By Seyi Odewale
The leader of the Social Democratic Party (SDP), Prince Adewole Adebayo, has asserted that Nigeria’s challenges are fundamental and solvable within a single four-year tenure if the nation is led with sincerity, competence, and strategic focus.
Adebayo, a legal practitioner and presidential candidate in the 2023 elections made this known during a recent public engagement, where he strongly differentiated between politics and governance, warning that conflating the two is at the root of Nigeria’s leadership failure.
“People often assume that politics and governance are the same, but they are not,” he said. “You can be a master in political strategy but an absolute failure in governance. If governance fails, everything else crumbles.”

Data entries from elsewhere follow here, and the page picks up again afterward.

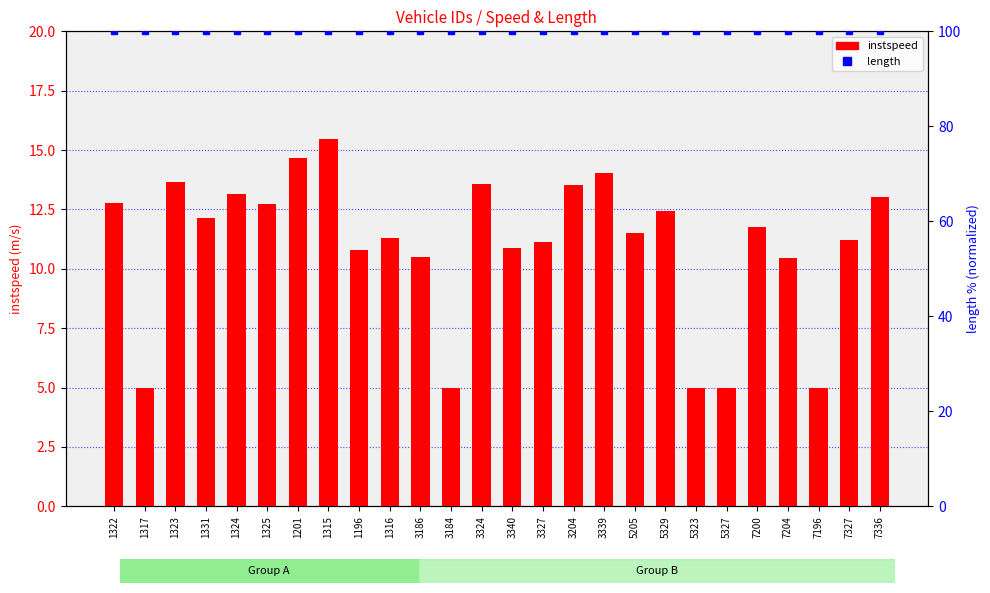

Is it true that instspeed equals 2.3 at 5323?

False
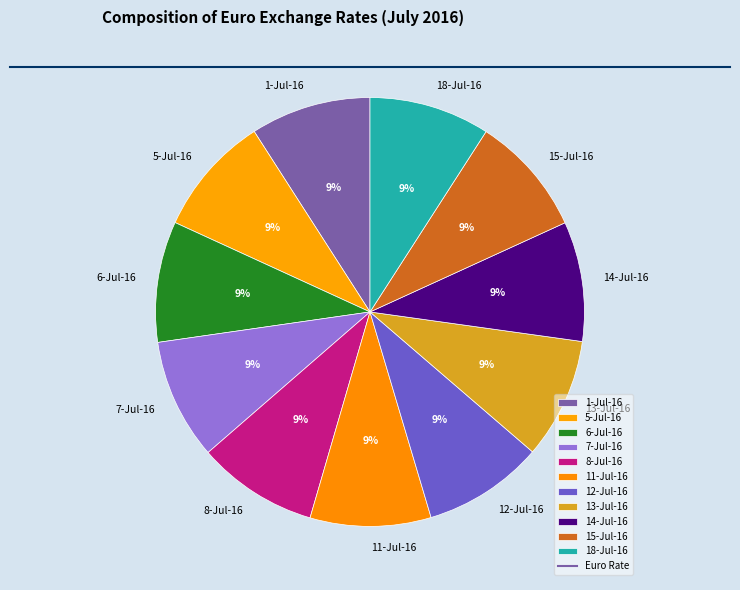

To the nearest percent, what is the average slice percentage?

9%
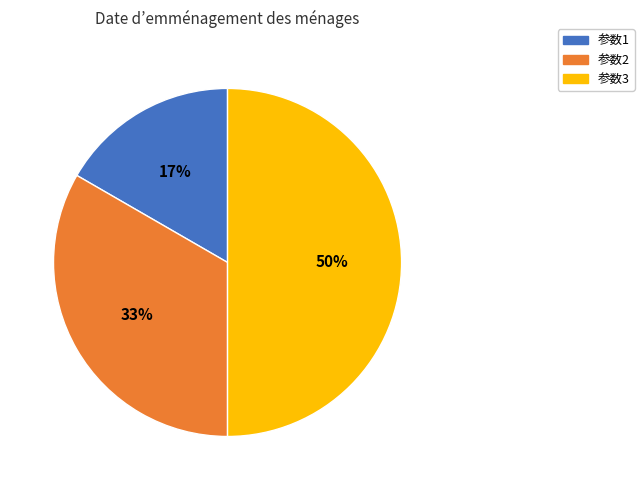

To the nearest percent, what is the average slice percentage?

33%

He emphasised that quality leadership requires more than political popularity—it demands the capacity to manage resources effectively and deliver results through a team of capable professionals.
“There are people who are excellent at delivering good governance but are not necessarily good politicians. That’s why leadership must include those who understand policy, infrastructure, education, and other areas of life—even if they can’t make fiery political speeches,” he explained.
To illustrate, Adebayo referenced the colonial era in Lagos, when the city boasted some of the safest and best-quality water in the English-speaking world.
“In those days, colonial journals told travellers from London that once they arrived in Lagos, they could drink water straight from the fountain—it was safe. The people who made that possible weren’t politicians; they were experts in water engineering.”
He also pointed to past education successes achieved by people who may not have had political charisma but knew how to run effective education systems. According to Adebayo, politics should be about assembling the best minds in every field—not just those who are politically savvy.
Speaking further, he stressed the role of altruism in governance.
“True political leadership means doing things that don’t benefit you personally. Altruism is what makes a soldier give his life in a war that has no selfish aim. It’s what drives a leader to build schools for children who are not their own and to establish national institutions that outlive them.”
He criticised self-serving leaders who rename or claim credit for projects initiated before they took office, describing it as a sign of the absence of genuine public spirit.
“Our problems are not insurmountable,” he said. “We’ve had secure, prosperous civilisations in the past. Communities where women could go to the stream without fear and where no one went hungry. We’ve solved these problems before—we can do it again.”
Citing the example of current FCT Minister Nyesom Wike, Adebayo argued that Nigeria’s problems could be addressed within four years if leaders are genuinely committed and serious. “What Wike is doing shows that if the person in charge of education, health, infrastructure, and communication is competent and decisive, transformation is achievable.”
He cautioned against vague calls for patience, urging leaders to match such calls with visible action.